> **PROBLEM DESCRIPTION**
The required result is each line of the entries below containing the string "tournant".

> **PROVIDED RECORDS**
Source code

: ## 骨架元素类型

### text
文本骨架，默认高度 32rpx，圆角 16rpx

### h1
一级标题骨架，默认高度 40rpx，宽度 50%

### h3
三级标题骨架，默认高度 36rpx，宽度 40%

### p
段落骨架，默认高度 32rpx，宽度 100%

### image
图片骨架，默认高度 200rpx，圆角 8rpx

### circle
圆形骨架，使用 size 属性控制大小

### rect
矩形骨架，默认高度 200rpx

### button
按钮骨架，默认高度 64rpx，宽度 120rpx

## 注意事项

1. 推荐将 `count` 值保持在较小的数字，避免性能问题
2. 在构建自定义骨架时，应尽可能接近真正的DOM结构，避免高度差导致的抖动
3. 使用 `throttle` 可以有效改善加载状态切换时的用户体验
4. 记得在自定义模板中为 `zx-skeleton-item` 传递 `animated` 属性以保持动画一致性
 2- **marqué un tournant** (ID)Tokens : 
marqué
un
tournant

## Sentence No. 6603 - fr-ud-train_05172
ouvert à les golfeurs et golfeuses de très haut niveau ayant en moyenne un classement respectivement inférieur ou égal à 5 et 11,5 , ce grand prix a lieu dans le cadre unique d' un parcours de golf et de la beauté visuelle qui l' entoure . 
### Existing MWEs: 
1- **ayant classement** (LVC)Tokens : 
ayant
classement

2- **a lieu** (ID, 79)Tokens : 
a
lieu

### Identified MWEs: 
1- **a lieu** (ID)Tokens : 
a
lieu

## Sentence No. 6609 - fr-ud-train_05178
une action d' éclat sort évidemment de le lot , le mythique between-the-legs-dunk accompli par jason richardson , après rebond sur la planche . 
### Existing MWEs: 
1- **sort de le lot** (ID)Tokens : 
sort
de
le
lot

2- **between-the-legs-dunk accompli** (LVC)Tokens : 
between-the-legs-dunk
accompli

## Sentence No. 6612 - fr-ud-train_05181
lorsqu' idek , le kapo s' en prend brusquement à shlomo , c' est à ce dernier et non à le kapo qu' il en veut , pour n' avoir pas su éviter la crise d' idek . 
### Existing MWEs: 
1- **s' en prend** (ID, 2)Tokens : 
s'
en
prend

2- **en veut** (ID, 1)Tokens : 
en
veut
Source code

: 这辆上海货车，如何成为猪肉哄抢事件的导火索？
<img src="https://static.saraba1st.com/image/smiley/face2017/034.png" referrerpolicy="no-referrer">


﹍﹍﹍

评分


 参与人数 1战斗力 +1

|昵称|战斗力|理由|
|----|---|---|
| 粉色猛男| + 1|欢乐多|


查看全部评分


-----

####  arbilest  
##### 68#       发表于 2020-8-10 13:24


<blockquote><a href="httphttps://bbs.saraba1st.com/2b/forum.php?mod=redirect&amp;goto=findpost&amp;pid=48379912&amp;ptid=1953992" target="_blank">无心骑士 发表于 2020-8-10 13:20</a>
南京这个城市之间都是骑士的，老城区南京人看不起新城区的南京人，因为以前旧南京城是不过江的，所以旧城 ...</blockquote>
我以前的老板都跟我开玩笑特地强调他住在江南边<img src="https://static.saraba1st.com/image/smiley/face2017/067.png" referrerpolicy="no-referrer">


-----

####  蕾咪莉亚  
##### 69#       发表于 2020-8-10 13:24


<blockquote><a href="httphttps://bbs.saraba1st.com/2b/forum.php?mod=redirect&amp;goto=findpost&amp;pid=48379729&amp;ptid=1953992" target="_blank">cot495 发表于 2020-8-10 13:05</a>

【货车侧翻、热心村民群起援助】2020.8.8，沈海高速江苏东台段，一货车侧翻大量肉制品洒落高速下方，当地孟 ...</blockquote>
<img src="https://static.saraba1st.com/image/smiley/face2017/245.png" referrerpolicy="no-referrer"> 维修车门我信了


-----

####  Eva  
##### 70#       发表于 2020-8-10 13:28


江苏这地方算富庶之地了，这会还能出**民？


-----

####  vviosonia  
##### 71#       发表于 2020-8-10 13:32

> **SOLUTION BELOW**
 2- **marqué un tournant** (ID)Tokens : 
tournant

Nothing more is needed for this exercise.